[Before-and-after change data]
-- -- --
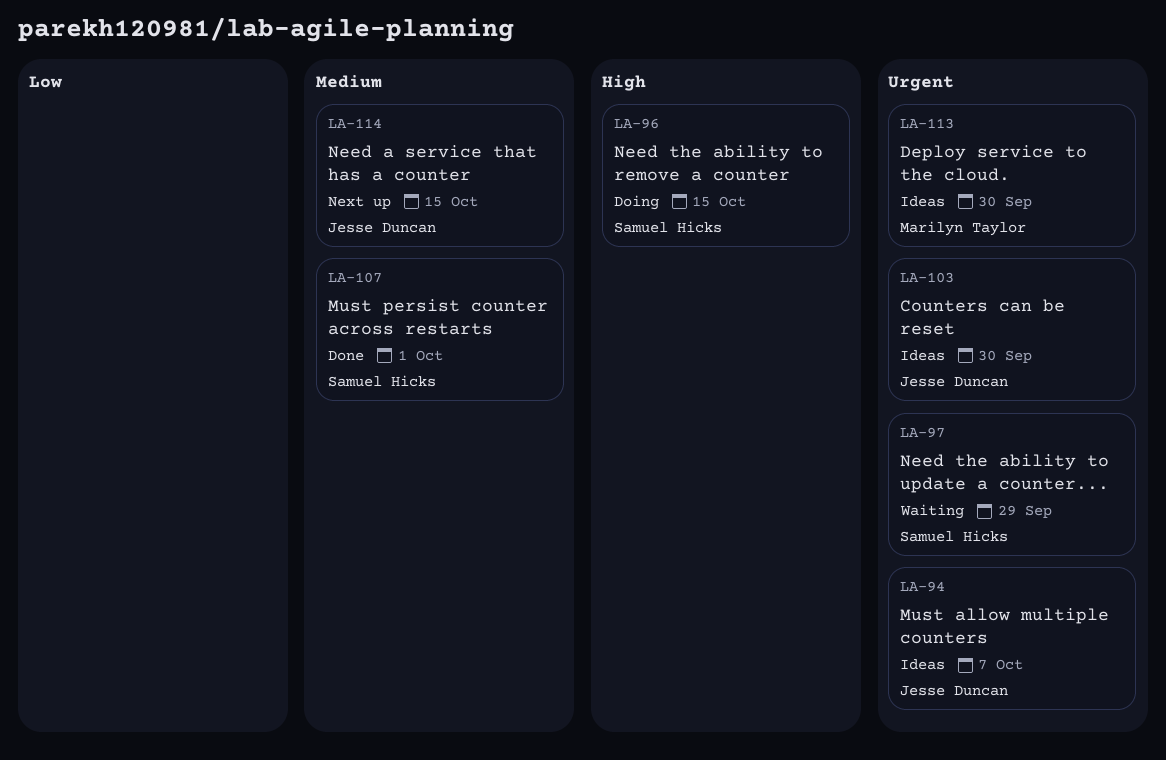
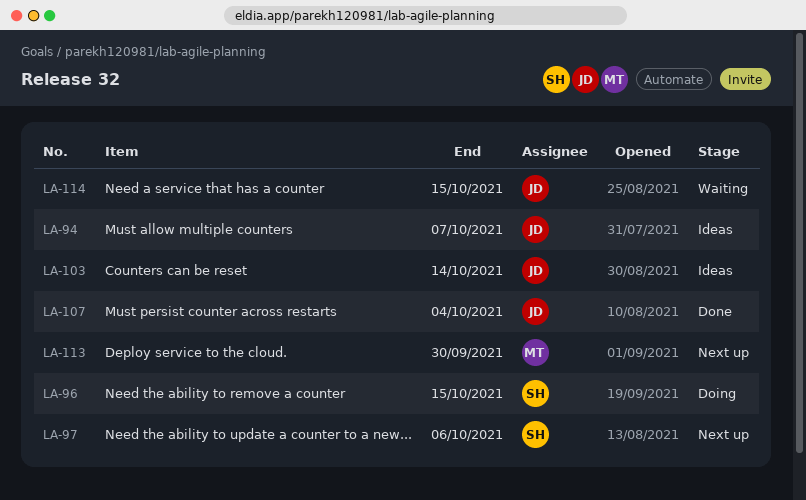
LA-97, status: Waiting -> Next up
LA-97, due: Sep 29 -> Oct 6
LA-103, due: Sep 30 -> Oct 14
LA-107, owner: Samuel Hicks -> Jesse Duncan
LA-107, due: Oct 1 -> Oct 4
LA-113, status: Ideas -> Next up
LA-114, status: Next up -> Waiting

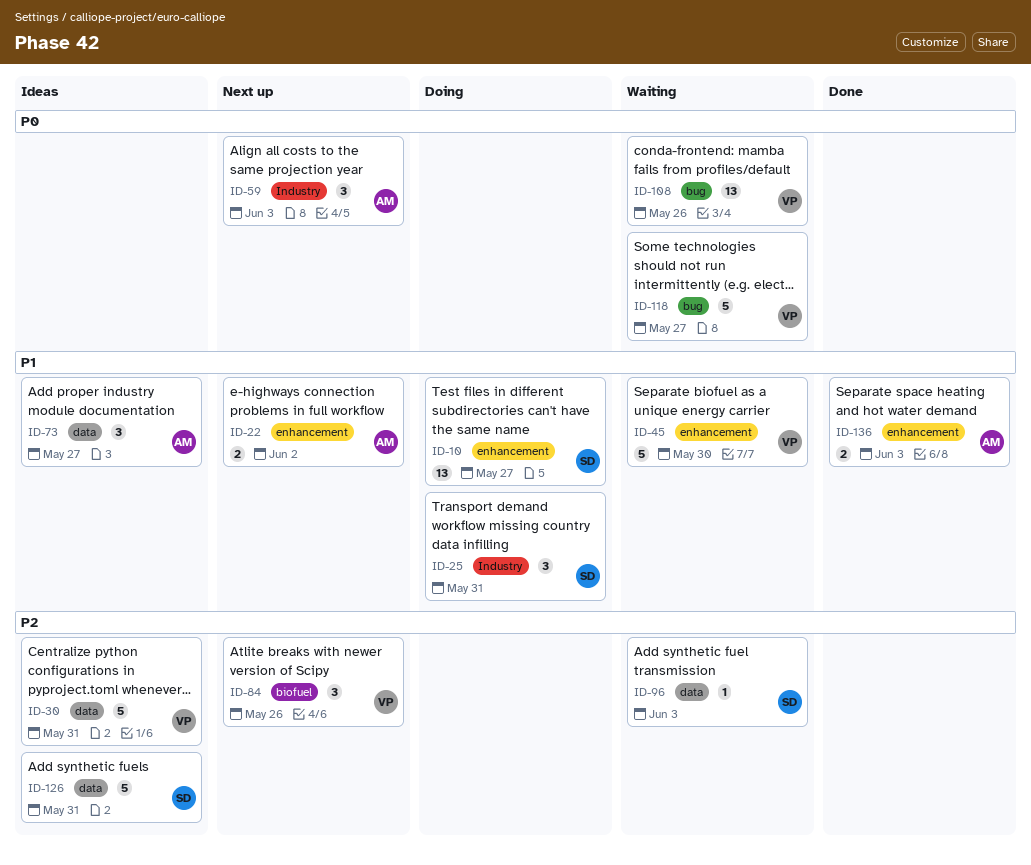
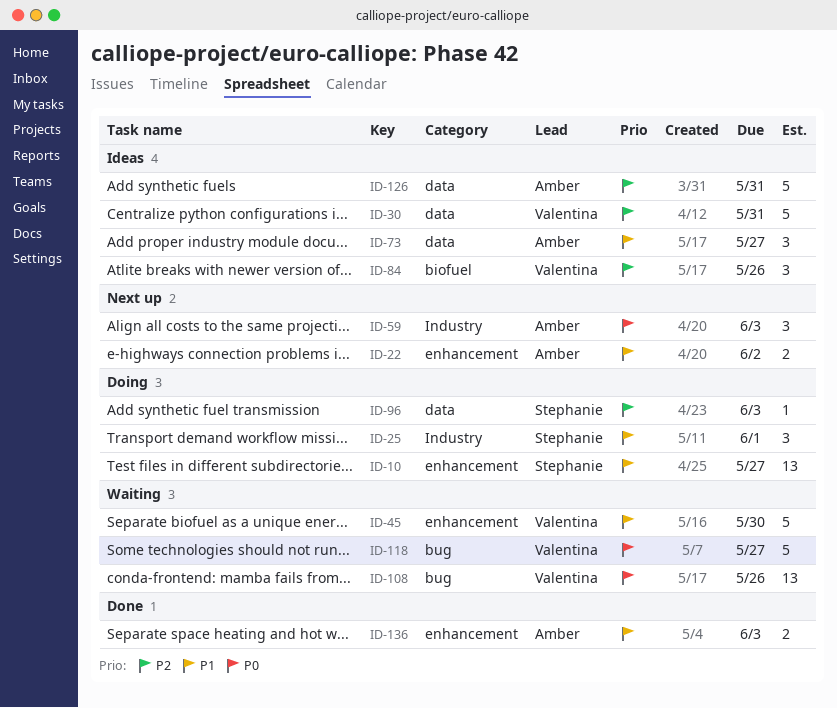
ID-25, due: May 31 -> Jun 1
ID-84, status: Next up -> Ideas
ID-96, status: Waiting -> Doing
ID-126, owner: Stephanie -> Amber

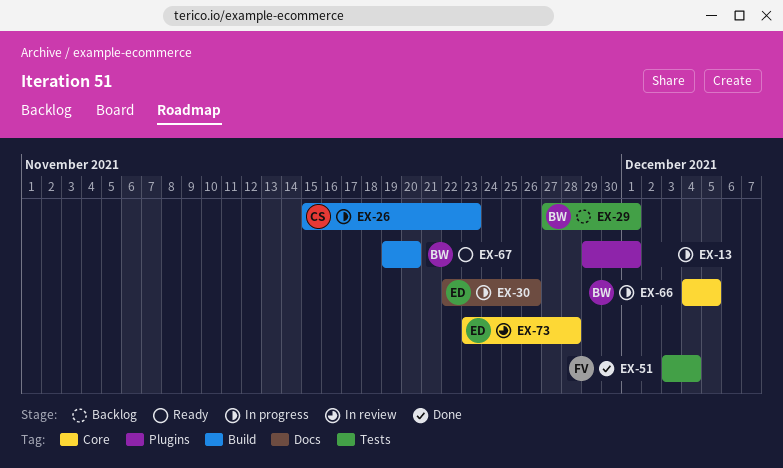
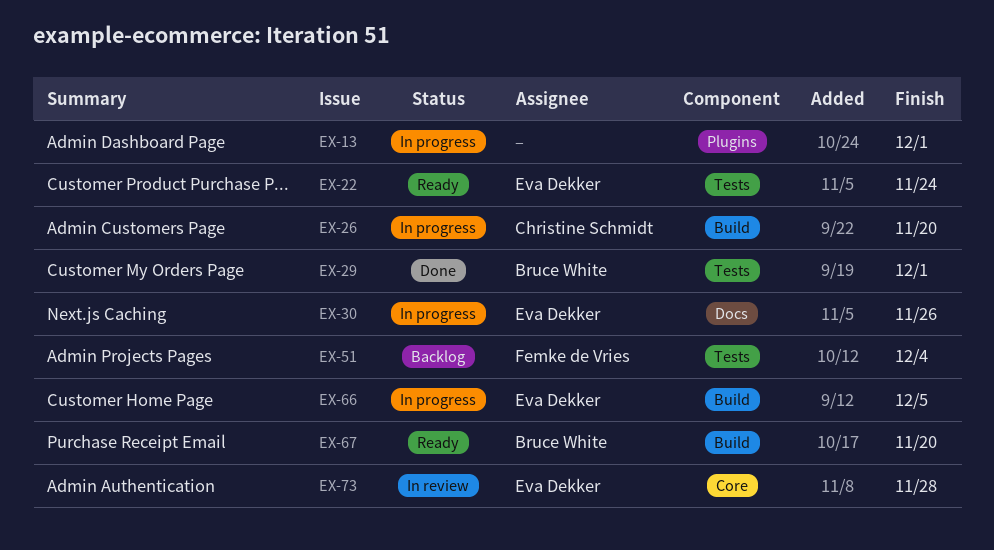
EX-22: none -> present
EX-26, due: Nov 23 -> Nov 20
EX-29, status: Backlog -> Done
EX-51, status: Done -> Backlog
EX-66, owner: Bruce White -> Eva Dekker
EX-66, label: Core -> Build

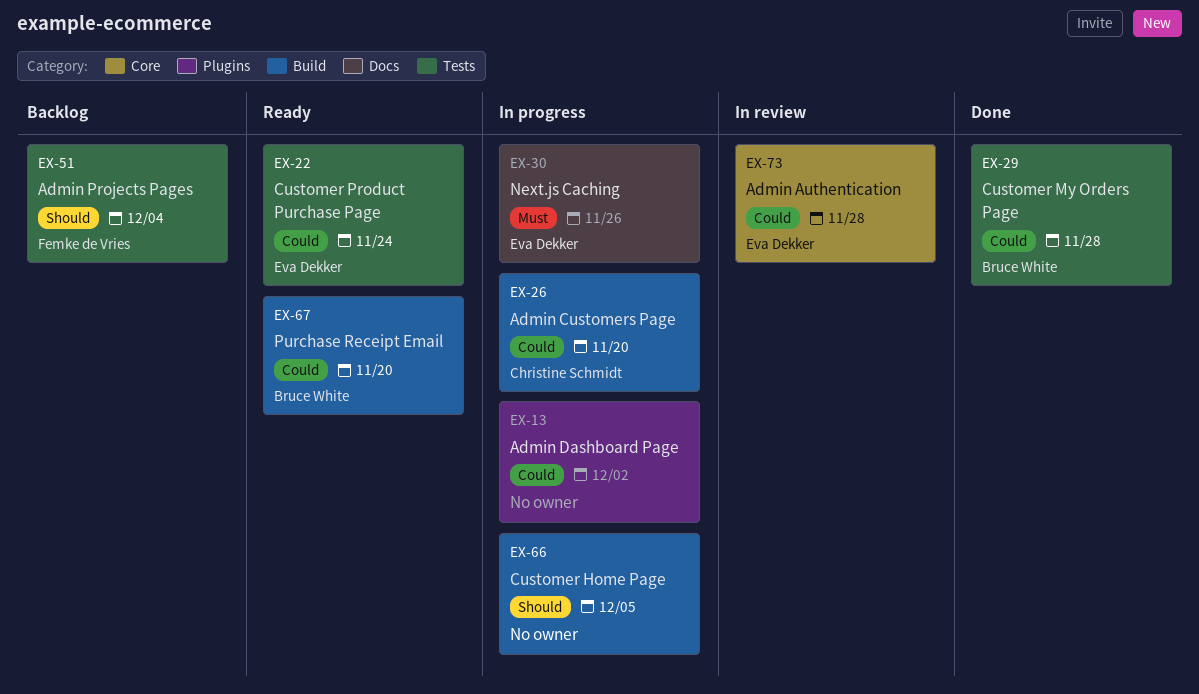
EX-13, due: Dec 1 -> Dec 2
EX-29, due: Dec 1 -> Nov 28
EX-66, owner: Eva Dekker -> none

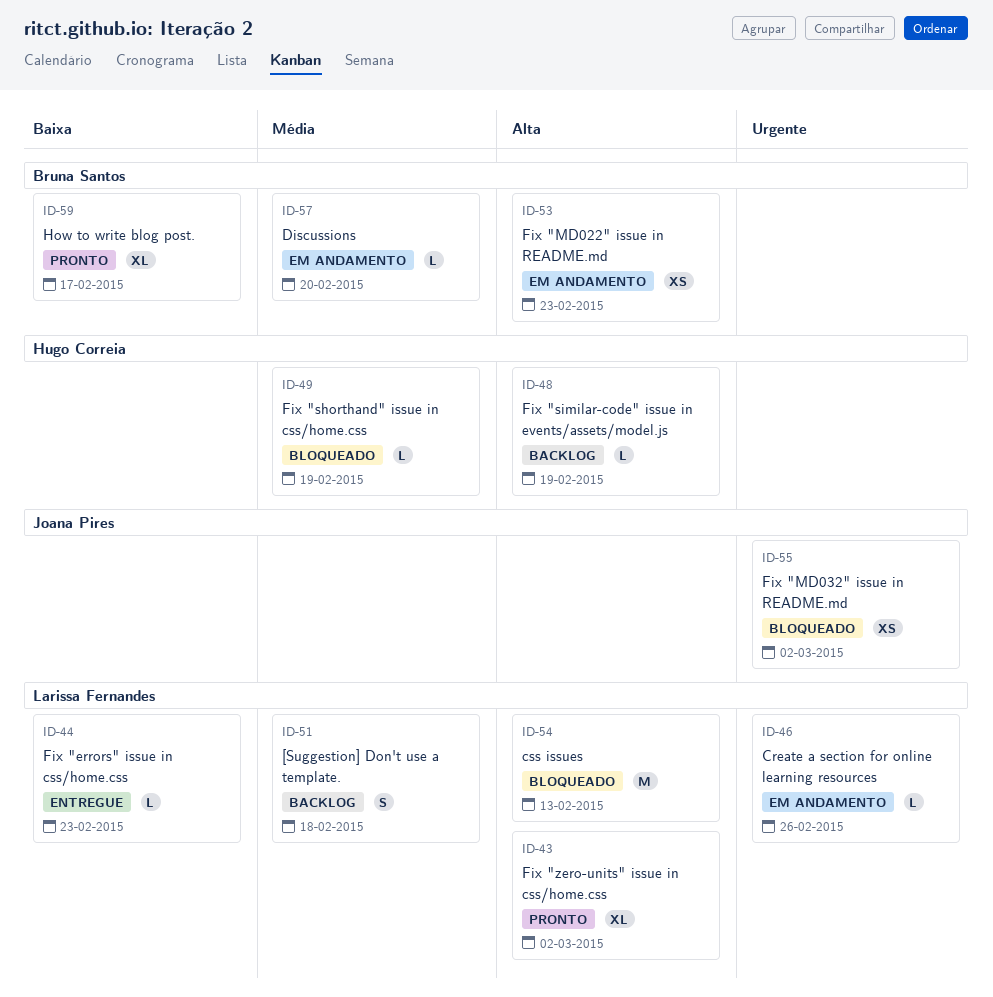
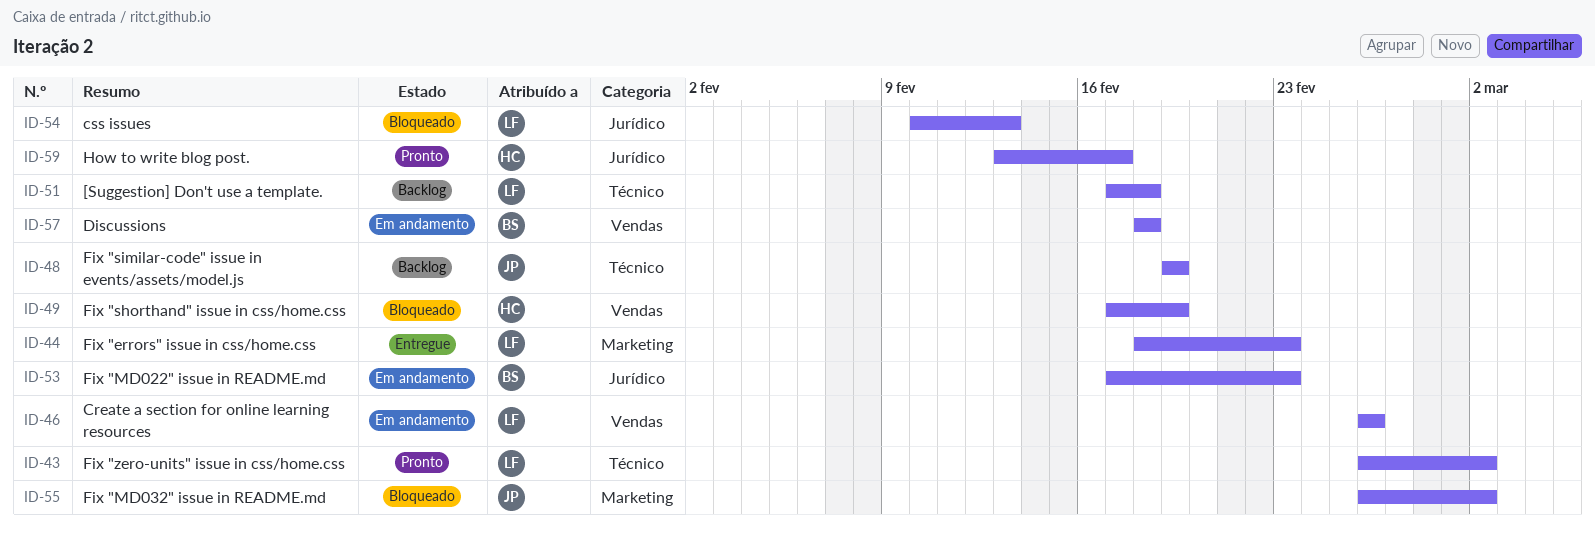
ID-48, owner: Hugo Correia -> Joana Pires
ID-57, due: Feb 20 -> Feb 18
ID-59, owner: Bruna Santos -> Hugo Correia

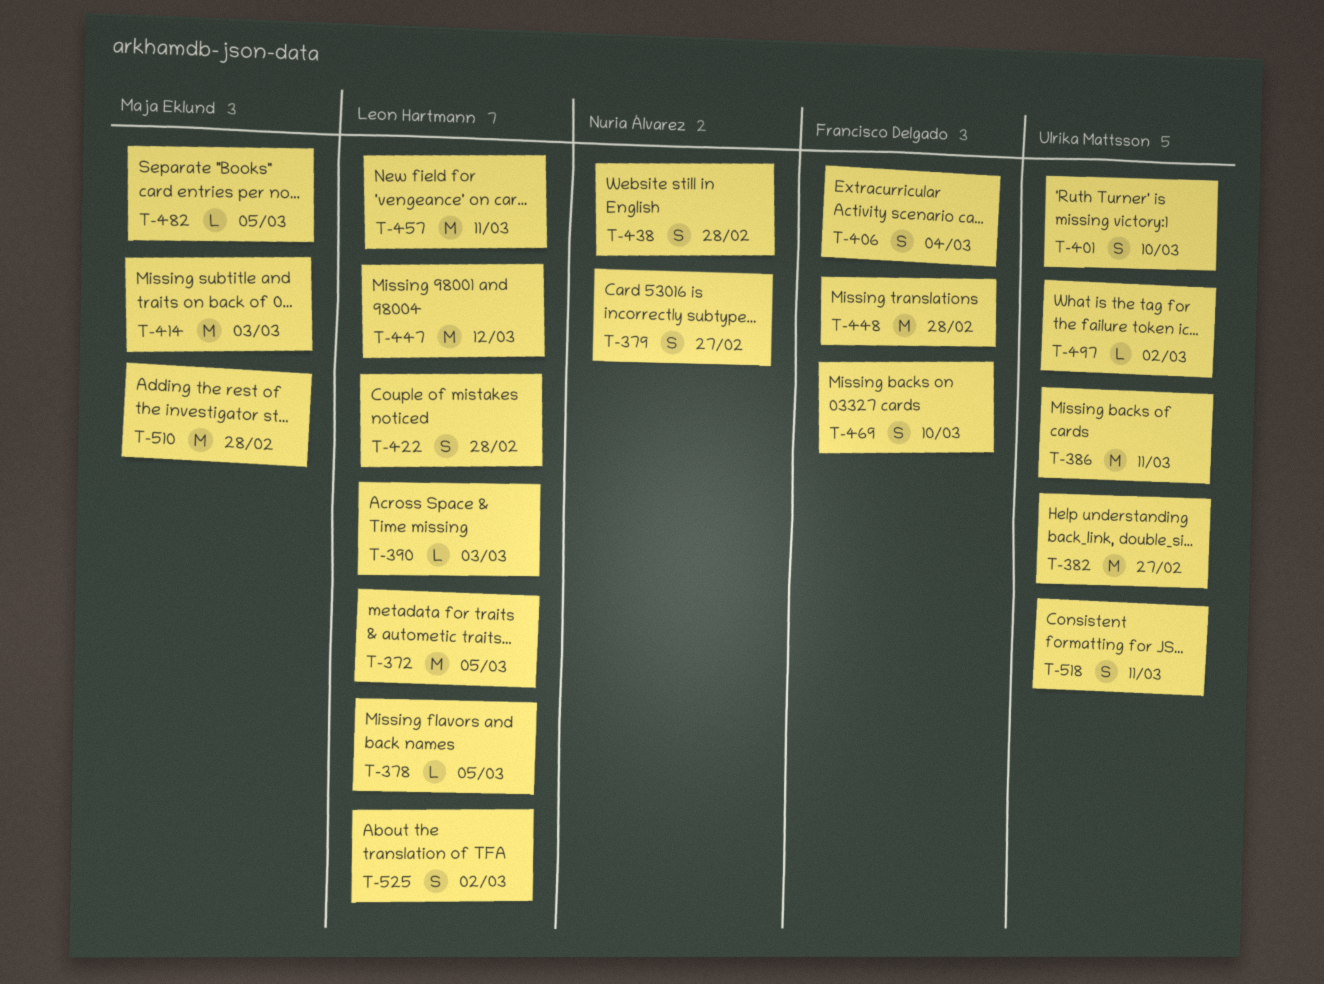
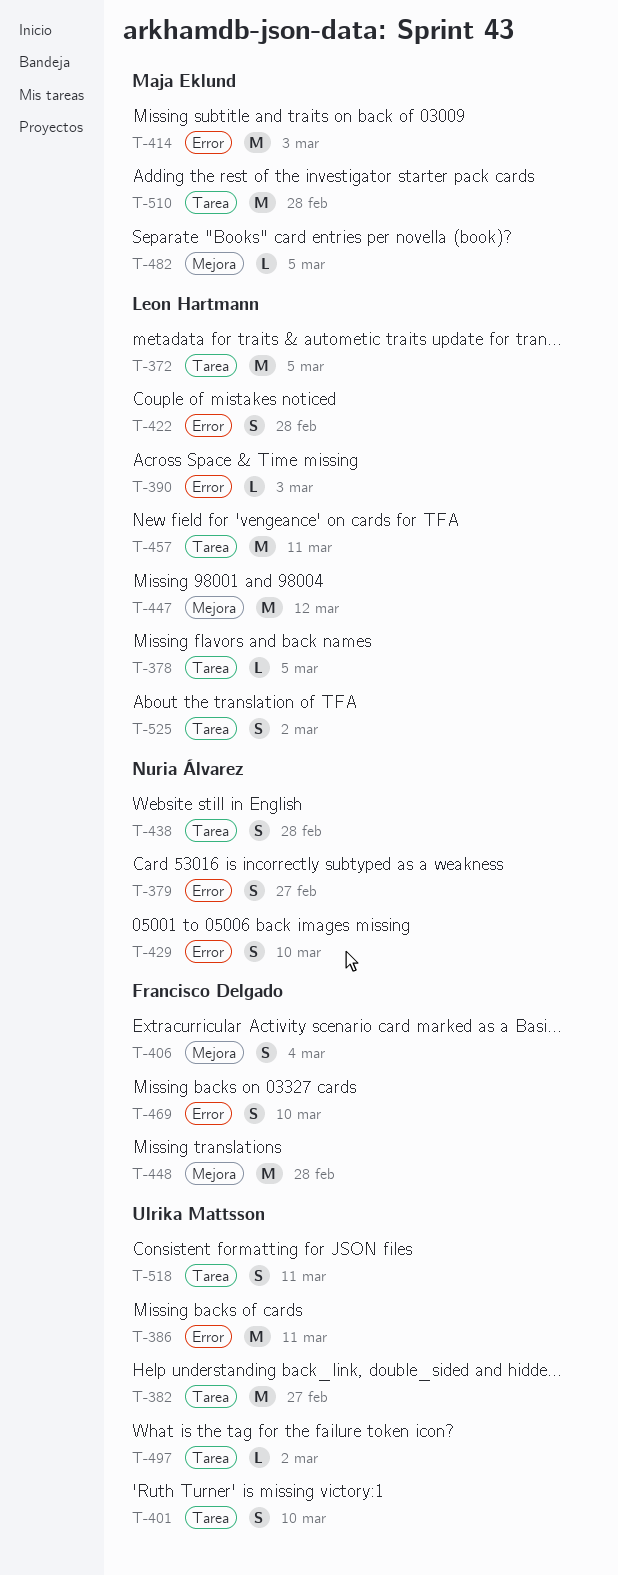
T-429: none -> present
-- -- --
TASK DETAILS:
Without the pictures, repeat exactly the lines running from the line containing "EX-22: none -> present" through the end of the data, both ends included.

ANSWER TO THE PROBLEM:
EX-22: none -> present
EX-26, due: Nov 23 -> Nov 20
EX-29, status: Backlog -> Done
EX-51, status: Done -> Backlog
EX-66, owner: Bruce White -> Eva Dekker
EX-66, label: Core -> Build

EX-13, due: Dec 1 -> Dec 2
EX-29, due: Dec 1 -> Nov 28
EX-66, owner: Eva Dekker -> none

ID-48, owner: Hugo Correia -> Joana Pires
ID-57, due: Feb 20 -> Feb 18
ID-59, owner: Bruna Santos -> Hugo Correia

T-429: none -> present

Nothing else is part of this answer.